Start of Selected excerpt
Commenters largely agreed with the Commission's proposal not to set any 
minimum amount of dues, because this varies so widely from organization 
to organization. The term ``at least'' has been added to the language 
proposed in the NPRM to address situations where dues are paid more 
frequently, i.e., bi-weekly or monthly, as is true of most labor 
organizations.
    Several commenters expressed concern over the annual dues 
requirement, noting that, despite an organization's best efforts, not 
all members renew their memberships within a twelve-month period. These 
commenters raised the question of whether the annual dues standard 
would require organizations to exclude, for FECA purposes, any members 
who are late in paying dues. As long as organizations maintain and 
enforce an annual (or more frequent) dues requirement, payments within 
a flexible window or subject to a reasonable grace period would meet 
this requirement.
    Paragraph (B)(3) defines significant organizational attachment to 
include (i) the affirmation of membership on at least an annual basis, 
and (ii) direct participatory rights in the governance of the 
organization. The regulation cites as examples of such rights the right 
to vote directly or indirectly for at least one individual on the 
membership organization's highest governing board; the right to vote on 
policy questions where the highest governing body of the membership 
organization is obligated to abide by the results; the right to approve 
the organization's annual budget; or the right to participate directly 
in similar aspects of the organization's governance.
    The Commission notes that these requirements apply only to those 
members who do not pay annual dues, or whose financial attachment to 
the organization is not a significant investment or ownership stake. 
This allays the concern of some commenters that, as the proposal was 
originally drafted, members might be required to annually affirm their 
membership in addition to paying annual dues.
    As with the annual dues requirement, the Commission intends to give 
organizations some flexibility in interpreting the phrase ``annual 
affirmation.'' For example, such activities as attending and signing in 
at a membership meeting or responding to a membership questionnaire 
would satisfy this requirement. The organization would not have to send 
out a mailing form for this purpose unless a member did not pay dues 
and had no other significant contact with the organization over the 
period in question.
    Several commenters objected to the annual affirmation requirement 
proposed in the NPRM, and the Commission has substantially loosened 
this in an effort to address their concerns. It has not eliminated it 
entirely, however, because the Commission is bound by the Supreme 
Court's requirement that there be a significant or relatively enduring 
attachment between the member and the organization.

Section 100.8(b)(4)(iv)(C) Case-by-case Determinations

    The Commission is revising paragraph (b)(4)(iv)(C) of this section, 
which provides for case-by-case determinations of membership status 
through the advisory opinion (``AO'') process for those who do not 
precisely meet the requirements set forth in paragraph (B), to 
specifically state that it applies to retired members, in addition to 
the student and lifetime members addressed in the former version.
    The NPRM proposed adding new paragraph (b)(4)(iv)(D) to address the 
status of retired union members who had paid dues for a period of at 
least ten years. Some unions commented that they could not easily 
determine which retired members met this criterion. Other commenters 
urged the Commission to treat all retired members the same, regardless 
of whether they had retired from a union or from some other 
organization.
End of Selected excerpt
- _To-do item A_: Which lines in the entries contain the string "Knæk"? Find each one and copy it out.
- _To-do item B_: Could you extend the passage on membership dues and organizational attachment, picking up after its final sentence?
Start of Input data
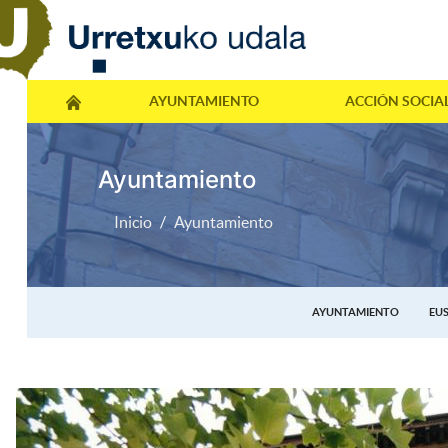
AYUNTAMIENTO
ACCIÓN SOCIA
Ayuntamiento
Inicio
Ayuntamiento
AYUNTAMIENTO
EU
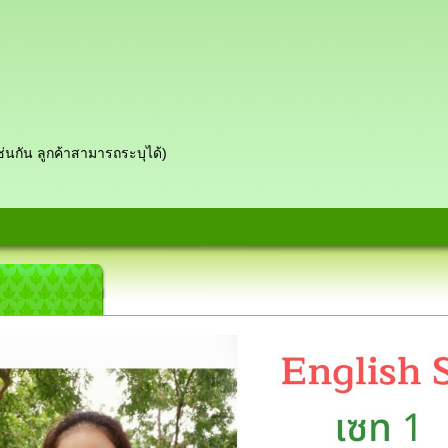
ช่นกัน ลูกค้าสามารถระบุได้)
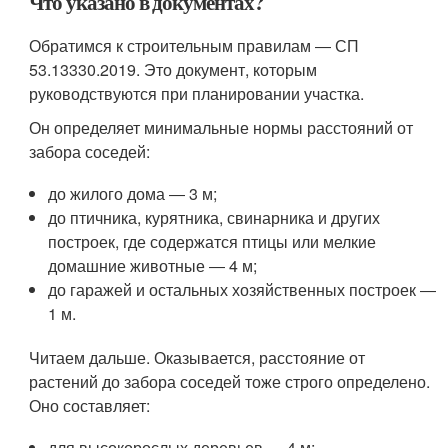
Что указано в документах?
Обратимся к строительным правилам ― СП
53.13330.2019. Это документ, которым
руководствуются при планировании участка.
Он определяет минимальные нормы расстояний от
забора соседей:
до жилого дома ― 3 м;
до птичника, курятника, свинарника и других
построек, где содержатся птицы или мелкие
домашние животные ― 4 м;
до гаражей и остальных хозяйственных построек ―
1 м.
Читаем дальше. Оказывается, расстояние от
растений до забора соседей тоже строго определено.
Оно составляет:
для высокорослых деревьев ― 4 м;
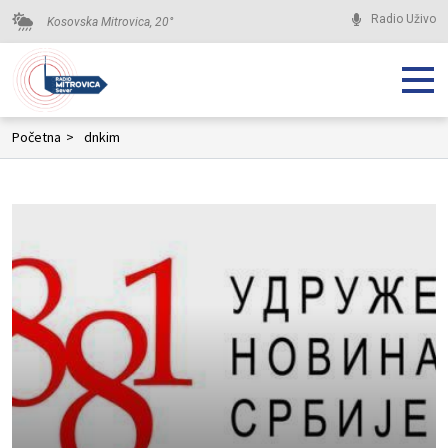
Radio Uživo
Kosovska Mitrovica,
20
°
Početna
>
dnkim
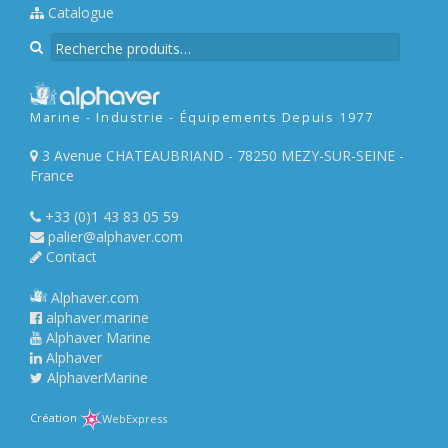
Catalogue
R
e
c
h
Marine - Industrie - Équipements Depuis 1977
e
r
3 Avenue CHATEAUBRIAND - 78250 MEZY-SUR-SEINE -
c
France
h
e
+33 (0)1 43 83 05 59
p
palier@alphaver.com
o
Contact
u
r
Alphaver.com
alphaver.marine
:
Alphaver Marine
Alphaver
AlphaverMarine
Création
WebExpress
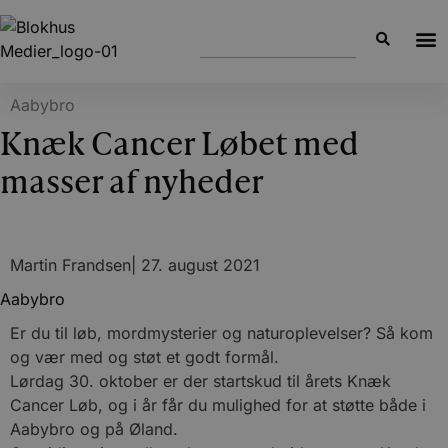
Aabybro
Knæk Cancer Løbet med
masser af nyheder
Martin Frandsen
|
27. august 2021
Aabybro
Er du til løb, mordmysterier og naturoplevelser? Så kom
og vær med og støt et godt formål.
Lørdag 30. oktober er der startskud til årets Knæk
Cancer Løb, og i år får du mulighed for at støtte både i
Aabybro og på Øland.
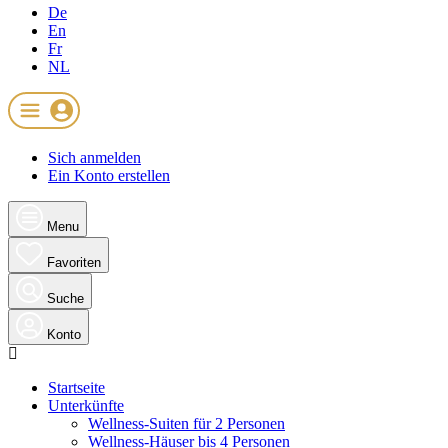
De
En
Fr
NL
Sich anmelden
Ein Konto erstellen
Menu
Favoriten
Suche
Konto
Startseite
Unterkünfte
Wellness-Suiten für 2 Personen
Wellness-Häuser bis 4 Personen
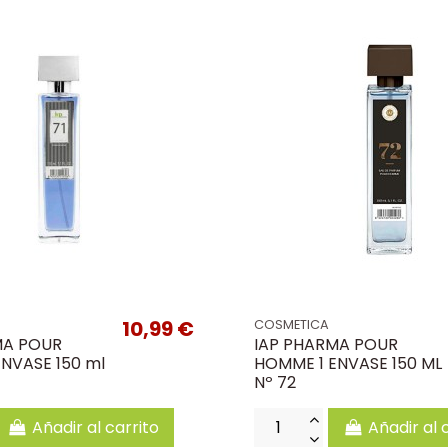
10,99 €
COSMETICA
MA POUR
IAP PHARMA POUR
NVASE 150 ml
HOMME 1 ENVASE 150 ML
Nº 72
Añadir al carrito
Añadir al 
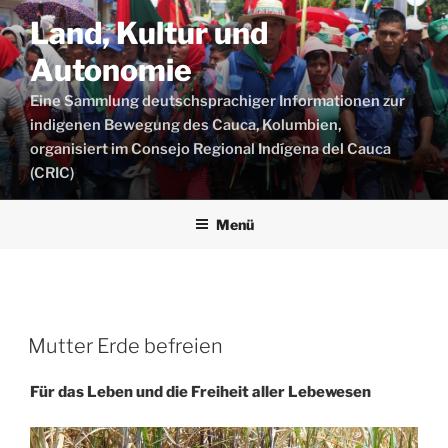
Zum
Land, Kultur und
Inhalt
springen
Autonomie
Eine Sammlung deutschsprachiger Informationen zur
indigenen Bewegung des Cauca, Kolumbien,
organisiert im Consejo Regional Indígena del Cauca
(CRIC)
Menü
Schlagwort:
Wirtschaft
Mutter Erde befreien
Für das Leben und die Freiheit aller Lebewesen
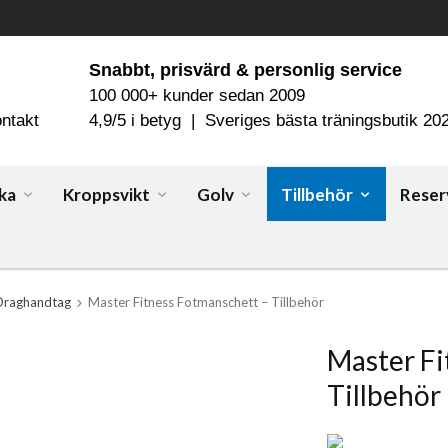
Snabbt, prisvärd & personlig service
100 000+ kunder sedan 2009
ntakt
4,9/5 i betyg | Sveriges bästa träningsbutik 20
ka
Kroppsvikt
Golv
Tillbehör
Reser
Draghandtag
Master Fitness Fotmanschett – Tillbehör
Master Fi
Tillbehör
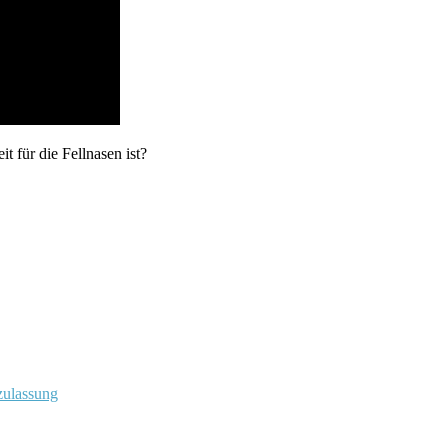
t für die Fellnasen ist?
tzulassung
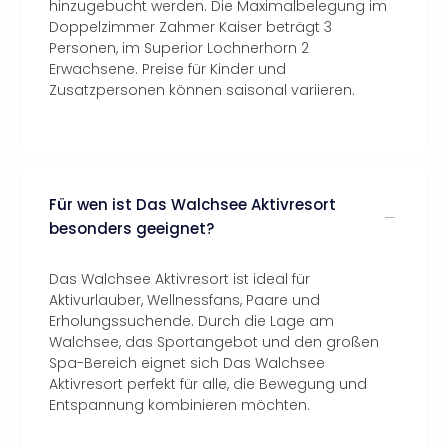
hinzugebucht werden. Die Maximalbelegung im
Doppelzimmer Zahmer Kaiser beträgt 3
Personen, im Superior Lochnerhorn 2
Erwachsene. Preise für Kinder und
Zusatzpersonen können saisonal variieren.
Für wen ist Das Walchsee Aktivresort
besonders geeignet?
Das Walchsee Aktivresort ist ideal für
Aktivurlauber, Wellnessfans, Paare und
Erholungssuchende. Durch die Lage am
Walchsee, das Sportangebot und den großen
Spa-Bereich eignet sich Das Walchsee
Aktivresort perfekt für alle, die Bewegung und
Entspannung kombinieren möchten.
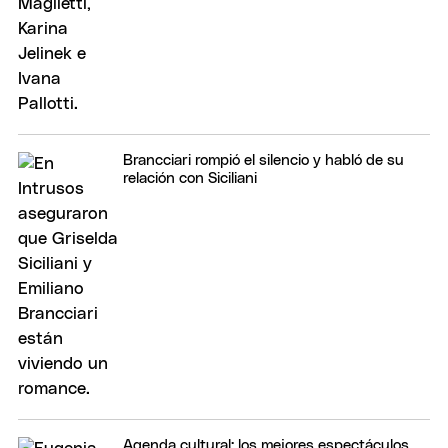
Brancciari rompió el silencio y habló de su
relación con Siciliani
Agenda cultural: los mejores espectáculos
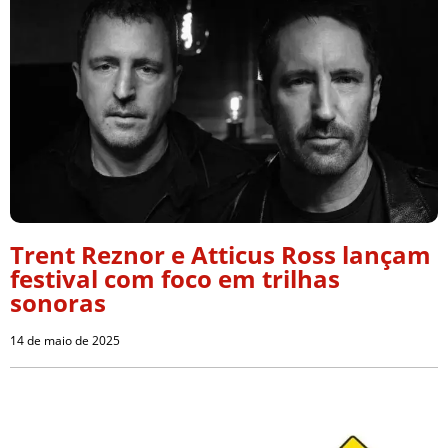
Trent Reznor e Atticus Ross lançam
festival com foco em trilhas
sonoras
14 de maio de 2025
End of Input data
Start of Input data
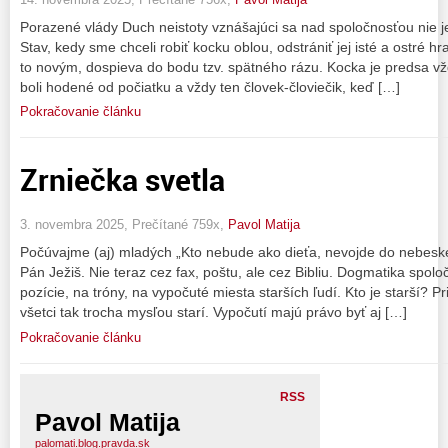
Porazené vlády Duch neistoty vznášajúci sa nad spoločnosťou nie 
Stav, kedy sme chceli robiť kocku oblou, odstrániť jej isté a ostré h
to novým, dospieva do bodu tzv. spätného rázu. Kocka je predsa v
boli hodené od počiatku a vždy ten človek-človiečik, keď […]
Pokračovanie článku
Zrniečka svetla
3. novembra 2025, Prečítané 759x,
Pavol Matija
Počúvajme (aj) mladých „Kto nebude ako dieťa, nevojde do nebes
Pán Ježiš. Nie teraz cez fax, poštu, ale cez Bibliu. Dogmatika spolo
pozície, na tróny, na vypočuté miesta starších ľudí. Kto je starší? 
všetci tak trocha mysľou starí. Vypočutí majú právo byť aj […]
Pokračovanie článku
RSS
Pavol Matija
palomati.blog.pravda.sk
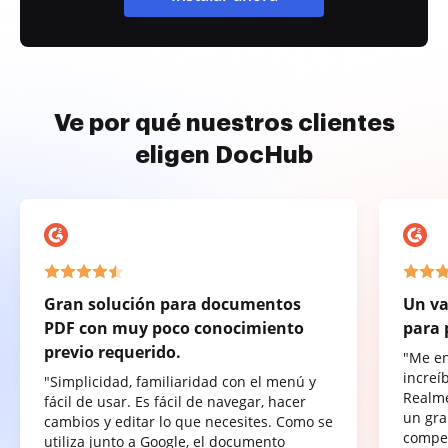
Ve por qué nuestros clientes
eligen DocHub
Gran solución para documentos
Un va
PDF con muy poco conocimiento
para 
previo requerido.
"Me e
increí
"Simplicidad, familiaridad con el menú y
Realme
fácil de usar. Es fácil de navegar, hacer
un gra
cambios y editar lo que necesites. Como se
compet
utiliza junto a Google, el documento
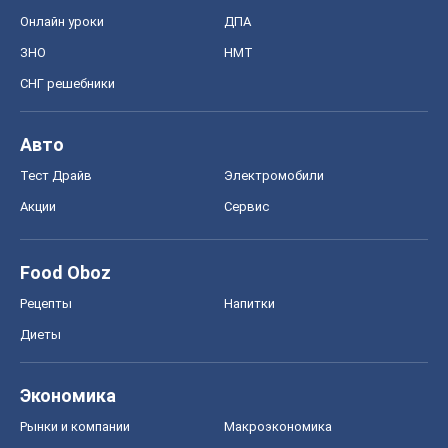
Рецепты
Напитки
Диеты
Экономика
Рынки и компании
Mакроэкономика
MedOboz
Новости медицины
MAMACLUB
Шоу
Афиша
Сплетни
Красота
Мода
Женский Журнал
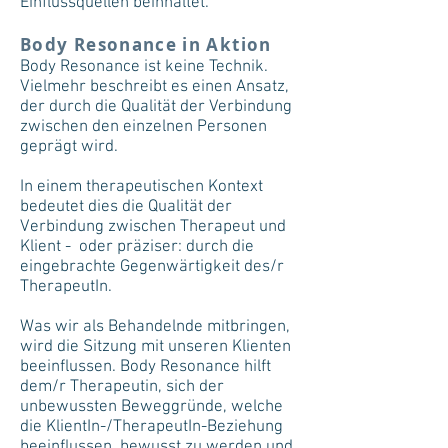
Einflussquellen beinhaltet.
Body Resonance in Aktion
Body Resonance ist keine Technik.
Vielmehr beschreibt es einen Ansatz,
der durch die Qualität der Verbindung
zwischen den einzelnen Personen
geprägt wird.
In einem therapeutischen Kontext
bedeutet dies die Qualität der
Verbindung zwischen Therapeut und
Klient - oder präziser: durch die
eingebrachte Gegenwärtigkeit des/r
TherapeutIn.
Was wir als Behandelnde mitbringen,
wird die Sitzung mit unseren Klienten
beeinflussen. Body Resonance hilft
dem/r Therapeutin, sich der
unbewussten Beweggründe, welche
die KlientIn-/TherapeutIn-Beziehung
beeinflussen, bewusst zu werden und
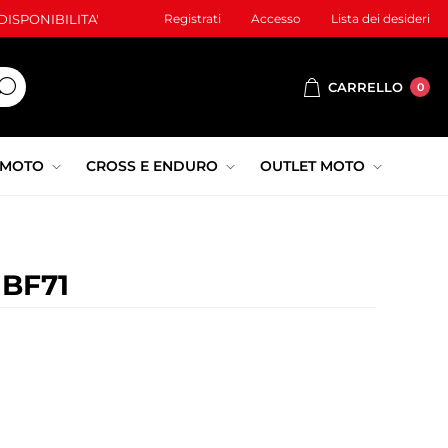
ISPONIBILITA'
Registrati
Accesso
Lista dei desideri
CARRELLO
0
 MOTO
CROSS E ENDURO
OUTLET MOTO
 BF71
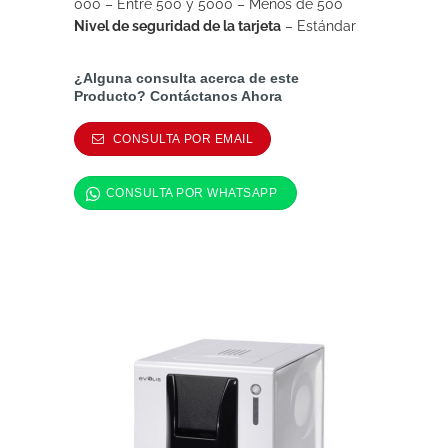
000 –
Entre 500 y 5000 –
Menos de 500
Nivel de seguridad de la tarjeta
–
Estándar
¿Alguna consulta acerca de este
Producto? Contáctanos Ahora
End of Input data
Start of Input data
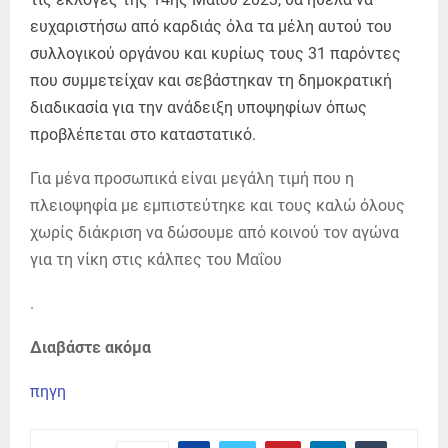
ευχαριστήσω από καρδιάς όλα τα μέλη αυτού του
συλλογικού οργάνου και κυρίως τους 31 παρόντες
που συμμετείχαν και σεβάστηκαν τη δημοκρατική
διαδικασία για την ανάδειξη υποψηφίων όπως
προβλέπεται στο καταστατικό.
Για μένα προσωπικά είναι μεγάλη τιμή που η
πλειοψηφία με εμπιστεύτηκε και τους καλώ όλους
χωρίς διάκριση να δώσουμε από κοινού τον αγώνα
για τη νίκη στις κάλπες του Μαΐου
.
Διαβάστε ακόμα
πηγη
End of Input data
- _Written answer A_:
Knæk Cancer Løbet med
Lørdag 30. oktober er der startskud til årets Knæk

- _Written answer B_:
    It is apparent from these comments that membership organizations 
have a wide range of relationships with their retired members. For this 
reason the Commission has decided that it is best to address this 
situation through the advisory opinion process, as is true of student, 
lifetime, honorary and similar member categories. In addition, please 
note that the Commission has addressed the question of retired members 
in AOs 1995-14, 1995-13, and 1987-5, which continue to provide guidance 
to similarly-situated organizations.
    For instance, the most permissive advisory opinion, AO 1987-5, 
approved a life membership policy including members who had paid dues 
for ten years and reached age 65. That opinion also involved the 
retention of voting rights, which would not be essential under the new 
rules. These new rules include separate annual dues and organizational 
attachment tests as alternatives. Members who possess the requisite 
voting rights and affirm membership at least annually would qualify as 
members regardless of whether they ever paid dues.

[[Page 41271]]

Section 100.8(b)(4)(iv)(D) Labor Organizations

    This provision, which has not been revised, states that, 
notwithstanding the requirements of paragraphs (b)(4)(iv)(B)(1) through 
(3) of this section, members of a local union are considered to be 
members of any national or international union of which the local union 
is a part and of any federation with which the local, national, or 
international union is affiliated.
    The NPRM proposed deleting this language and replacing it with the 
provision relating to retired union members that has now been 
incorporated into the case-by-case determination process. At the time 
the NPRM was published, the Commission believed that unions with 
several organized levels would fall within the provisions relating to 
multi-tiered organizations contained in new paragraph 
100.8(b)(4)(iv)(E) of this section, infra. However, some of the labor 
organizations that commented pointed out that their particular 
organizational structure did not precisely fit this model. The 
Commission is therefore retaining the current language to insure that 
unions continue to be treated as Congress intended in drafting this 
portion of the FECA. See FEC v. Sailors' Union of the Pacific Political 
Fund, 824 F. Supp. 492, 495 (N.D. Cal. 1986), aff'd 828 F.2d 502 (9th 
Cir. 1987).

Section 100.8(b)(4)(iv)(E) Multi-tiered Organizations

    This provision, which was originally proposed in the 1997 NPRM, 
states that, in the case of a membership organization which has a 
national federation structure or has several levels, including, for 
example, national, state and/or local affiliates, a person who 
qualifies as a member of any entity within the federation or of any 
affiliate by meeting the requirements of paragraphs (b)(4)(iv)(B) (1), 
(2), (3), or (4) of this section, shall also qualify as a member of all 
affiliates for purposes of these rules. It further states that the 
factors set forth in the Commission's affiliation rules at 11 CFR 
100.5(g)(2), (3) and (4) shall be used to determine whether entities 
are affiliated for purposes of this paragraph.
    The commenter who first recommended this approach noted that a 
person who joins one tier of a multi-tiered organization clearly 
demonstrates an intention to associate with the entire organization. 
This new approach will also make enforcement easier and prevent what 
could otherwise be a large number of requests for advisory opinions 
from multi-tiered organizations. No comments were received opposing 
this change.

Section 100.8(b)(4)(iv)(F) Inapplicability of State Law

    Paragraph (b)(4)(iv)(F) provides that, for purposes of these rules, 
the status of a membership organization shall be determined pursuant to 
paragraph (b)(4)(iv) of this section and not by provisions of State law 
governing unincorporated associations, trade associations, 
cooperatives, corporations without capital stock or labor 
organizations. Several commenters objected to this proposal, arguing 
that the Commission should defer to State law in this area.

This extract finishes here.